Next, we consider the estimation of \(\epsilon_{h}^{2}\). Let \(D_{2h,k}^{\prime}\) be the set of nodes whose distance from the point \(P\in D_{2h}^{\prime}\) to \(\gamma_{h}^{\prime}\) is \(\frac{\sqrt{3}}{2}kh\), \(2\leq k\leq a^{\ast}\), where \(a^{\ast}= [ \frac{2d_{t}}{ \sqrt{3}h} ] \), \([ c ] \) denotes the integer part of c, and \(d_{t}\) is the minimum of the half-lengths of the sides of the parallelogram. Furthermore, \(D_{2h,1}^{\prime}\equiv D_{1h}^{\prime}\) and \(D_{2h,0}^{\prime}\equiv\gamma_{h}^{\prime}\). Since the vertices with \(\alpha_{j}=\frac{1}{3}\) of the parallelogram \(D^{\prime}\) are never used as a node of the hexagonal grid for the estimation of \(\vert Sv-v\vert \) on \(D_{2h,k}^{\prime}\), \(2\leq k\leq a^{\ast}\), we use the inequality
$$ \max_{p+q=6}\biggl\vert \frac{\partial^{6}v(x,y)}{\partial x^{p}\, \partial y^{q}}\biggr\vert \leq c_{0}\rho^{\lambda-2}\quad\text{on }\overline{D}^{\prime } \backslash\gamma_{m}^{\prime}, $$
for the sixth order derivatives, where ρ is the distance from \((x,y)\in D^{\prime}\) to \(\gamma_{m}^{\prime}\). Hence, we obtain
$$ \vert Sv-v\vert \leq c_{5}h^{6}/(kh)^{2-\lambda} \quad\text{on } D_{2h,k}^{\prime}, 2\leq k\leq a^{\ast}. $$
(30)
Consider a majorant function of the form
$$ Y_{k}=\left \{ \begin{array}{l@{\quad}l} 3m&\text{if }P\in D_{2h,m}^{\prime}, 0\leq m\leq k, \\ 3k&\text{if }P\in D_{2h,m}^{\prime}, m>k. \end{array} \right . $$
(31)
Hence \(Y_{k}\) is a solution of the finite-difference problem
$$\begin{aligned}& Y_{k} = SY_{k}+\mu_{k}\quad\text{on }D_{2h,k}^{\prime}, \\& Y_{k} = SY_{k}\quad\text{on }D_{h}^{\prime} \backslash D_{2h,k}^{\prime}, \\& Y_{k} = 0\quad\text{on }\gamma_{h}^{\prime}, \end{aligned}$$
(32)
where \(1\leq\mu_{k}\leq3\), \(1\leq k\leq a^{\ast}\).

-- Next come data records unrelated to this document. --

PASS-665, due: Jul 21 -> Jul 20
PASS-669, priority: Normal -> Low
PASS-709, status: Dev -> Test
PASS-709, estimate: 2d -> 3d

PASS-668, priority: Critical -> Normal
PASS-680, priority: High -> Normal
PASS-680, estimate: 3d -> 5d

We represent the solution of system (27) as the sum of the solution of the following subsystems:
$$\begin{aligned}& \epsilon_{h,k}^{2} = S\epsilon_{h,k}^{2}+ \mu_{k}^{\prime}\quad\text{on } D_{2h,k}^{\prime}, \\& \epsilon_{h,k}^{2} = S\epsilon_{h,k}^{2} \quad\text{on }D_{h}^{\prime }\backslash D_{2h,k}^{\prime}, \\& \epsilon_{h,k}^{2} = 0\quad\text{on }\gamma _{h}^{\prime}, \end{aligned}$$
(33)
where \(1\leq k\leq a^{\ast}\), \(\mu_{k}^{\prime}=0\) when \(k=1\) and \(\vert \mu_{k}^{\prime} \vert \leq c_{6}\frac{h^{4+\lambda}}{k^{2-\lambda}}\) when \(k=2,3,\ldots,a^{\ast}\).

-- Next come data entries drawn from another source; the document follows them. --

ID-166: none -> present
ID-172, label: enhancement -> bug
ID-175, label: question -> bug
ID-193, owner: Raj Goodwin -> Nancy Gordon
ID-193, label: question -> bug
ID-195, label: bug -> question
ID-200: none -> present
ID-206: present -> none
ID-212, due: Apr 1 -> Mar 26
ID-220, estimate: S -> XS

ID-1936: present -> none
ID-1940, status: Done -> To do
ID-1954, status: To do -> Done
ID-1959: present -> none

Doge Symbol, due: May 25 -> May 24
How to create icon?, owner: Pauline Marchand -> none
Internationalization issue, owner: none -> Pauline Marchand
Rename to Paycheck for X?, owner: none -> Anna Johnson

By (32), (33), and Lemma 3.2, it follows that
$$ \bigl\vert \epsilon_{h,k}^{2}\bigr\vert \leq c_{6}\frac{h^{4+\lambda}}{k^{2-\lambda}}Y_{k}. $$
(34)
Hence, by taking (33) and (34) into consideration, we have
$$\begin{aligned} \max_{D_{h}^{\prime}}\bigl\vert \epsilon_{h}^{2} \bigr\vert \leq&\sum_{k=1}^{a^{\ast}}\epsilon _{h,k}^{2}\leq\sum_{k=1}^{a^{\ast}}c_{6} \frac{h^{4+\lambda}}{k^{2-\lambda}}Y_{k} \\ \leq&3c_{6}h^{4+\lambda}\sum_{k=1}^{a^{\ast}} \frac{1}{k^{1-\lambda}} \leq c_{7}h^{4}. \end{aligned}$$
(35)
On the basis of (25), (29), and (35), we have estimation (22). □